Nel nostro Paese inoltre, spiega la ricerca di Amundi, l’accesso alla consulenza finanziaria professionale è più elevato (56%) rispetto alla media europea (45%) e fra gli italiani questo vale in misura maggiore per le donne: quasi due terzi di loro (63%) ricorrono a servizi di consulenza professionale. La carenza di informazione (33%) e un senso di insicurezza in assenza di un consulente (35%) sono un incentivo a utilizzare i servizi di un consulente finanziario per gli investitori più anziani. Sul fronte delle aspettative previdenziali, l’età in cui si prevede il pensionamento è più alta tra gli investitori italiani: quasi uno su cinque (17%) pianifica di andare in pensione dopo i 70 anni (contro il 7% in Europa) e gli investitori italiani (13%) sono meno ottimisti sulla capacità di riuscire a risparmiare quanto necessario per la pensione (rispetto al 23% degli investitori europei).
Garantirsi un reddito pensionistico adeguato dal punto di vista economico del resto è il motivo principale per cui gli italiani investono prevedendo di avere bisogno del 63% del reddito attuale durante la fase di pensionamento rispetto al 59% dell’UE. Solo il 13% però ritiene di essere sulla buona strada per raggiungerlo. Nel prendere comunque una decisione di investimento, tre investitori italiani su quattro (75%) sono stati influenzati dal supporto ricevuto dalla propria banca in filiale e di persona.
"La seconda edizione della nostra indagine ‘Decoding Digital Investment’ – commenta Fannie Wurtz (nella foto in alto), Head of Distribution & Wealth Division, Passive Business Line di Amundi - fornisce una grande quantità di informazioni a chi cerca di comprendere l’evoluzione delle aspettative e dei comportamenti degli investitori. Lo studio sottolinea l’importanza della consulenza professionale in materia di investimenti: è di quasi tre volte superiore il numero di investitori che ricevendo un supporto, sia attraverso l’interazione di persona che con mezzi digitali, hanno definito un piano di investimento strutturato. Mentre l’uso dei canali digitali continua a crescere a livello globale, la promozione dell’educazione finanziaria e lo sviluppo di un modello di consulenza ibrido sono più che mai essenziali per aiutare gli investitori a raggiungere i loro obiettivi di investimento di lungo periodo".

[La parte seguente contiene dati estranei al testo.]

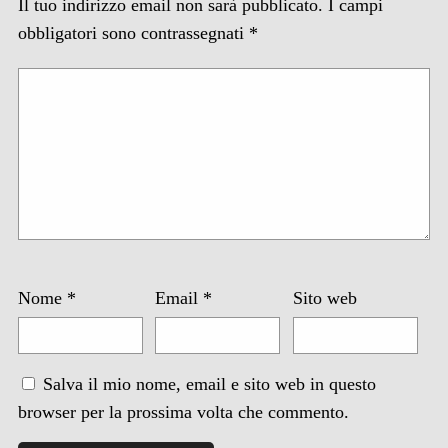
Il tuo indirizzo email non sarà pubblicato.
I campi
obbligatori sono contrassegnati
*
Nome
*
Email
*
Sito web
Salva il mio nome, email e sito web in questo
browser per la prossima volta che commento.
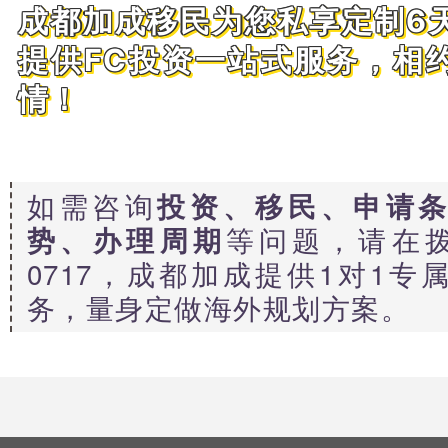
成都加成移民为您私享定制6
提供FC投资一站式服务，相
情！
如需咨询
投资、移民、申请
等问题，请在拨打4
势、办理周期
0717，成都加成提供1对1专
务，量身定做海外规划方案。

Con riferimento in particolare ai dati del nostro Paese, aggiunge Ilaria Pisani (nella foto in basso), Head of ETF, Indexing & Smart Beta Sales di Amundi SGR dall’indagine emerge che gli investitori italiani "mostrano peculiarità uniche rispetto alla media europea, in particolare con riferimento alla spiccata preferenza per l’interazione umana laddove siano in gioco i propri obiettivi e la scelta delle relative soluzioni di investimento. In particolare le donne, che pure investono meno rispetto agli uomini, si avvalgono in grande misura di consulenti finanziari. Anche il ricorso alle piattaforme digitali è ancora lontano dal divenire lo strumento di elezione dei risparmiatori italiani. In conclusione, gli investitori italiani manifestano un equilibrio unico tra tradizione e modernità che rende centrale il ruolo degli intermediari finanziari e degli operatori di risparmio gestito nell’interpretazione dei bisogni della clientela e nel supportarla con un processo strutturato di pianificazione finanziaria".